I did not know why Thunberg wanted to pay tribute to Raimondo di Sangro, but when I looked up the Swedish botanist I found some coincidences with my essay. Thunberg was a Freemason and when he was in Holland he became acquainted with the Masonic brother Nicolaus Laurentius Burman, who had studied with Linnaeus in Uppsala. Thunberg was by Nicolaus Burman persuaded to become a medical doctor in the service of the Dutch East India Company, thus Thunberg was enabled to meticulously explore the flora of South Africa, Ceylon and especially Japan. Nicholas Burman's father, Johan Burman, who Thunberg also got to know, was one of Herman Boerhaave´s most respected disciples. As we have seen Boerhaave was the inspiration for the Freemason La Mettrie, whose books probably brought Raimondo di Sangro to his studies of the bloodstream and its connection with the origin of life. Maybe Thunberg's "unknown reason" to baptize the Mother-in-Law's Tongue to Sansevieria may be found somewhere in the mazes of Freemasonry?

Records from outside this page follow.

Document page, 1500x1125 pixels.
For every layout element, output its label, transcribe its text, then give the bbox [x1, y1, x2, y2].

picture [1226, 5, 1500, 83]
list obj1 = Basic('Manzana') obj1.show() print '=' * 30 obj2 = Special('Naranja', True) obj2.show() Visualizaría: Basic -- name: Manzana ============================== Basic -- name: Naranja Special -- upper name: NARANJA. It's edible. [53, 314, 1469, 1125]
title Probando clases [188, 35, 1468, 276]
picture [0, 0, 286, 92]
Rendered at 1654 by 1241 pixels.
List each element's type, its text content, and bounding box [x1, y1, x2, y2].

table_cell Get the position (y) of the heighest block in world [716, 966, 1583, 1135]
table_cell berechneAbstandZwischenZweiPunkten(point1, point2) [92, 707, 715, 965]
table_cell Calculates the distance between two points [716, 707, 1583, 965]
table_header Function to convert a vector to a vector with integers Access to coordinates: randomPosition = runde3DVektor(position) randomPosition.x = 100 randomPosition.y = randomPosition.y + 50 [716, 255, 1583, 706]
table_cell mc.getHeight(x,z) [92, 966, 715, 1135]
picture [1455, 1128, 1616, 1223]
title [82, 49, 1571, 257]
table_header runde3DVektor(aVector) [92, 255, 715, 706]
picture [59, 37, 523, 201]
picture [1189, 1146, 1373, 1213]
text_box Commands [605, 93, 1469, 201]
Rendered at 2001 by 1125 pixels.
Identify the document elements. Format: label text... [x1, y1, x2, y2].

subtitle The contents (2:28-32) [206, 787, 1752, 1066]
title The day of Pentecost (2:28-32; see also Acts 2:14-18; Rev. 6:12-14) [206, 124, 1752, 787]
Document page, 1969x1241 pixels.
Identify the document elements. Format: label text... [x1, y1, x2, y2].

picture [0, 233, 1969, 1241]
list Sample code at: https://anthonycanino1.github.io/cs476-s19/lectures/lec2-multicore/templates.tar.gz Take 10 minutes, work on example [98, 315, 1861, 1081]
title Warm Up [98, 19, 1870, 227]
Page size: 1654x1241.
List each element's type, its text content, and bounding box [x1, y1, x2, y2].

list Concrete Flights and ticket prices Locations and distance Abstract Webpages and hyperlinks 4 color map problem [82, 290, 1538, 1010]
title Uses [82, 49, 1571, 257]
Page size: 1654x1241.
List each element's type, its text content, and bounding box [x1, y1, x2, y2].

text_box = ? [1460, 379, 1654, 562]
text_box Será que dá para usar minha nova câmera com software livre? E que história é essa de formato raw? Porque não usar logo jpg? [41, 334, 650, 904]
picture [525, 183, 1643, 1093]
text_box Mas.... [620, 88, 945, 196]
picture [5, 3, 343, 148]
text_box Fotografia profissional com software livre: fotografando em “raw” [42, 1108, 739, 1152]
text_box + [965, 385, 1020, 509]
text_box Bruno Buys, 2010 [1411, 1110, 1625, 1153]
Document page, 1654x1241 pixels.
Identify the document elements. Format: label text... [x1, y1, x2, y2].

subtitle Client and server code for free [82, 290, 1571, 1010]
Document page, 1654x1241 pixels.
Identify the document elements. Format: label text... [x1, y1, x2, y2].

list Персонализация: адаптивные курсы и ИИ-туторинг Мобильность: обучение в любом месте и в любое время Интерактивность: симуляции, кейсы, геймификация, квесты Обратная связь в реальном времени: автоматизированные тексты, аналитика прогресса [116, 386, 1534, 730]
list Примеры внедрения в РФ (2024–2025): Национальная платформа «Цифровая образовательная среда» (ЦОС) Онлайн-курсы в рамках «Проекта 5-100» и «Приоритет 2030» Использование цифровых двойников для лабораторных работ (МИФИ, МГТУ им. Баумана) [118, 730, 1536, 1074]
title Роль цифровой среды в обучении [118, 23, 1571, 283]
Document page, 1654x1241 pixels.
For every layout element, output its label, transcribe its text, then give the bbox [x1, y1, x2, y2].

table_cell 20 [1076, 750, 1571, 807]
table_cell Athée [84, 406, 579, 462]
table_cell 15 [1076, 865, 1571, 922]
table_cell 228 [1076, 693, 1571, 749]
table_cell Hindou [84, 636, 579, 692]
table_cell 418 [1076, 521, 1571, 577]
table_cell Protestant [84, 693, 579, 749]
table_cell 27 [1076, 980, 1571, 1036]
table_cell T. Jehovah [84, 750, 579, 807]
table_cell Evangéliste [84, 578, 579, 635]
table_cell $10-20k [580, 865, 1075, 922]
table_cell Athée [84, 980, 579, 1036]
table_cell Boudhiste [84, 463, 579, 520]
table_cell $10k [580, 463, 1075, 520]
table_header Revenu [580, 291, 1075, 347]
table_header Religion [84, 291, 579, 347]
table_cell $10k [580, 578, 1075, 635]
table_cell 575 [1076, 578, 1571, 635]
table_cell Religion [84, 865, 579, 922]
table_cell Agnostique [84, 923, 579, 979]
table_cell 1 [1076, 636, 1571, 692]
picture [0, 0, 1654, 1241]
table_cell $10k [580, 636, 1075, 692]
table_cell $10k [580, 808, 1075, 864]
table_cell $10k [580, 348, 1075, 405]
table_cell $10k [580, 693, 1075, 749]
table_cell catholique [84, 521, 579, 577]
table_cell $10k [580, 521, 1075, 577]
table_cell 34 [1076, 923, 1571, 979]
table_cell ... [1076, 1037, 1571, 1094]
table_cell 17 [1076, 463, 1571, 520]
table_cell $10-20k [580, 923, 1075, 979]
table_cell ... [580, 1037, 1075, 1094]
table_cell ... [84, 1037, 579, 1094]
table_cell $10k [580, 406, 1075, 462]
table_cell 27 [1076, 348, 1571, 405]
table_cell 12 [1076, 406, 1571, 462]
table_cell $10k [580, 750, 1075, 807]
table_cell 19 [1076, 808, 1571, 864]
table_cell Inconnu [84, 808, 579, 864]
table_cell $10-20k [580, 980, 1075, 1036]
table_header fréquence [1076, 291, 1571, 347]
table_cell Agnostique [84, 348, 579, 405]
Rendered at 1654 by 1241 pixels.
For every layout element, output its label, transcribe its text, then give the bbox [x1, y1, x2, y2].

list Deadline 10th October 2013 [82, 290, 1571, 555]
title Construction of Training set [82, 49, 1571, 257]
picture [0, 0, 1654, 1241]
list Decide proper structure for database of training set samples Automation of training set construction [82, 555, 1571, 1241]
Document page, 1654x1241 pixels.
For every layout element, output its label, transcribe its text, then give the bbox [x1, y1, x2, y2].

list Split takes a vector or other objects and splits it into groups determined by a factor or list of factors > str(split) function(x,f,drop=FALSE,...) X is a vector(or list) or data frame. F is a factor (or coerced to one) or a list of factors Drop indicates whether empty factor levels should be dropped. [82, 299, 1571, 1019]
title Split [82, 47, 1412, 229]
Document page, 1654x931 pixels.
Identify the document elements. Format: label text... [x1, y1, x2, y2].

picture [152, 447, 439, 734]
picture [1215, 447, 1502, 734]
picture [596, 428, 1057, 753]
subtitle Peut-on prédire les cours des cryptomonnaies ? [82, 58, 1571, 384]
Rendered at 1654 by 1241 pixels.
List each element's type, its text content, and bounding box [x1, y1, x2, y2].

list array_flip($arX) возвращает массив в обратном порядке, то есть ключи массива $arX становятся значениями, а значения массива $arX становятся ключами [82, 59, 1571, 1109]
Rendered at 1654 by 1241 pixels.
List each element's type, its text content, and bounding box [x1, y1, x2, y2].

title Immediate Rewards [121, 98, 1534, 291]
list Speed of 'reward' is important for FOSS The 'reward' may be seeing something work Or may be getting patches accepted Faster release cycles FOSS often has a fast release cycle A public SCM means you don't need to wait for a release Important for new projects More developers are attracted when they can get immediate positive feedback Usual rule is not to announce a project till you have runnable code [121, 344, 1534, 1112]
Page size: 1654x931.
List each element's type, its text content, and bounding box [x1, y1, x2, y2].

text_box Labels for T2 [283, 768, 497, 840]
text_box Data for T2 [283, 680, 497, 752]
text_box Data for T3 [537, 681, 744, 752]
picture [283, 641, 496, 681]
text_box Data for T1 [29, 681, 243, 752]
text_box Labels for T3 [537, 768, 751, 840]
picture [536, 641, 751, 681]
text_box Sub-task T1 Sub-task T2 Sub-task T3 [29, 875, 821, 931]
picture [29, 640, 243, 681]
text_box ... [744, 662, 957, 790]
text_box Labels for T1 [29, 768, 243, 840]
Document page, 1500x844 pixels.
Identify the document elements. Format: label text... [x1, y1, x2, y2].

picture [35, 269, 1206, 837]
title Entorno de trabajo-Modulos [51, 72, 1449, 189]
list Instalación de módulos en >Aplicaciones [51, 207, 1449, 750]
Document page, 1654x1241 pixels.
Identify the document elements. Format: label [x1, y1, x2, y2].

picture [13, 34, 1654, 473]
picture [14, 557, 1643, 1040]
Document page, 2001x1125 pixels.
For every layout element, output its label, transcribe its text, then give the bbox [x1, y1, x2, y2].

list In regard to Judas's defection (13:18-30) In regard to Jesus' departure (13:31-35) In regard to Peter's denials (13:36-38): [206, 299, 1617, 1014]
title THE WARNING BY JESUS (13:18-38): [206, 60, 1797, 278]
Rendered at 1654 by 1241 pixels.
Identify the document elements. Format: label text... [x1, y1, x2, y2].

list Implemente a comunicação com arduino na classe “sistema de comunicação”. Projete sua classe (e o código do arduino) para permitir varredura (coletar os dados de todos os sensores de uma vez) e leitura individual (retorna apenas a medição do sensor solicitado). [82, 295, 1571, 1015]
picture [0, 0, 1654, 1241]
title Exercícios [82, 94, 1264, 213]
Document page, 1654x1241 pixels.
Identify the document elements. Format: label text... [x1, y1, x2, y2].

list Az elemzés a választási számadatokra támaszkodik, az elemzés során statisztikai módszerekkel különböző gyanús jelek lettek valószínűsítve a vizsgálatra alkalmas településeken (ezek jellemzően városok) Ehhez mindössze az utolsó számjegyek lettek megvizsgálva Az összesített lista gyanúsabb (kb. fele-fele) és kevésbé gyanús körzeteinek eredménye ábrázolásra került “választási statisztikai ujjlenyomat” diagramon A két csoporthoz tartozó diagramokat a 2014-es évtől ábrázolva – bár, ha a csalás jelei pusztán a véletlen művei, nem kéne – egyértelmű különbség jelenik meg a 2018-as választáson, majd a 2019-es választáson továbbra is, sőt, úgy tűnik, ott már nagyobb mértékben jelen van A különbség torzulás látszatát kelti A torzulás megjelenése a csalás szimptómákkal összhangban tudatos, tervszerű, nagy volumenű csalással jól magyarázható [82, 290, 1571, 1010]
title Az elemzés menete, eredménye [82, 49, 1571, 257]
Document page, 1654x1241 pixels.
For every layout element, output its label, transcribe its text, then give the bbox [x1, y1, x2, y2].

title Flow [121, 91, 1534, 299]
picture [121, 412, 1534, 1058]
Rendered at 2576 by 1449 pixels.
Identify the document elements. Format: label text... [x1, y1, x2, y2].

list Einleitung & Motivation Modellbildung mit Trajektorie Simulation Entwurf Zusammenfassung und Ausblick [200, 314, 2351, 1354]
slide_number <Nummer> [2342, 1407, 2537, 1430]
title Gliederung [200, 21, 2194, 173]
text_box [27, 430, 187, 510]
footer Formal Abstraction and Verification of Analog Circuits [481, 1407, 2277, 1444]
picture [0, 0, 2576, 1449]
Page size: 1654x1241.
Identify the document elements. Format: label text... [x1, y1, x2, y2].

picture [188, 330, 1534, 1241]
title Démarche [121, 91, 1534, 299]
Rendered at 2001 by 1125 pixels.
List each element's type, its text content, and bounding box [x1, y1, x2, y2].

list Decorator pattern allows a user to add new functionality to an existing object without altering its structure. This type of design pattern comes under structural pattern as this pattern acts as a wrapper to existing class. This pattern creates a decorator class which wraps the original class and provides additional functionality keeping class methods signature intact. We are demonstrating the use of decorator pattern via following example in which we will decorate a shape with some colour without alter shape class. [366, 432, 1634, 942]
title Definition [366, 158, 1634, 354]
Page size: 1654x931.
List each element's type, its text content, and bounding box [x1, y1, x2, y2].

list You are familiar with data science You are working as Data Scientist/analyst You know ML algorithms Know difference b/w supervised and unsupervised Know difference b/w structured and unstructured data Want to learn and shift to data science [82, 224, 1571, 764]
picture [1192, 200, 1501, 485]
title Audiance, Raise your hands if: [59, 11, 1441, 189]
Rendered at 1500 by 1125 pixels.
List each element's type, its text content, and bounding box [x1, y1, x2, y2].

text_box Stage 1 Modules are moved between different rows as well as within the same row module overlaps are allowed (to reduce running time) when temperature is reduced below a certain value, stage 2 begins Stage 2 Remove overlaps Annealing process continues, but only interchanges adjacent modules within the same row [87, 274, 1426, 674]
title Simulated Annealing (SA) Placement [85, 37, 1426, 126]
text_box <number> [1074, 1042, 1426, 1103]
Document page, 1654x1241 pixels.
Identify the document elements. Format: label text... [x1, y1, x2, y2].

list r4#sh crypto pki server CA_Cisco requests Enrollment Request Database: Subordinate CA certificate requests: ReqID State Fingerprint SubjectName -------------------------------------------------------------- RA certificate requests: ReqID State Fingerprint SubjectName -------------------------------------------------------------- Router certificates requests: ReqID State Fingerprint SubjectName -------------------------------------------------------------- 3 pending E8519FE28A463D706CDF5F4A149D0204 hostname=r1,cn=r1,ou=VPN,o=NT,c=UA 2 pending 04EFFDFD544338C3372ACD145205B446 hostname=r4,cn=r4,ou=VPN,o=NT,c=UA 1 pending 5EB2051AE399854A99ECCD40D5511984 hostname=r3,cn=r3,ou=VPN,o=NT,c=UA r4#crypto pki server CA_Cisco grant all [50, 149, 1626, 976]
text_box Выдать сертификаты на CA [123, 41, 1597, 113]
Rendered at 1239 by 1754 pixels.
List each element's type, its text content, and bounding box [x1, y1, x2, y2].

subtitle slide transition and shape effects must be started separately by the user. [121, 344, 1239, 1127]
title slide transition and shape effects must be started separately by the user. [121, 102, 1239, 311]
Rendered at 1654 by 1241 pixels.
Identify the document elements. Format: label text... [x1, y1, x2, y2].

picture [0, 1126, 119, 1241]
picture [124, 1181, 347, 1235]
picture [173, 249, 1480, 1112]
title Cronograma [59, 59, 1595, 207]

However, the truth might be simpler than that. In an extensive article an Italian historian describes how Vincenzo Petagna in Naples had found the strange plant in the garden of Pietro Antonio Sanseverino, the count had received it from Ethiopia. In 1787, Petagna wrote "since I did not trust my ability to determine the plant, I sent a description and a piece of it to the brilliant Tunberg [sic] in Sweden and it was flattering for me when the Swedish botanist allowed me to identify and name a new species.". However, in his Flora Capensis, which Thunberg published in 1818, he had made a slight modification of the plant's Latin name, referring its name to the more famous Raimondo di Sangro, instead of to Pietro Antonio Sanseverino, at the same time Thunberg made himself appear as the discoverer of the strange plant. Vincenzo Petagna had then been dead for eight years.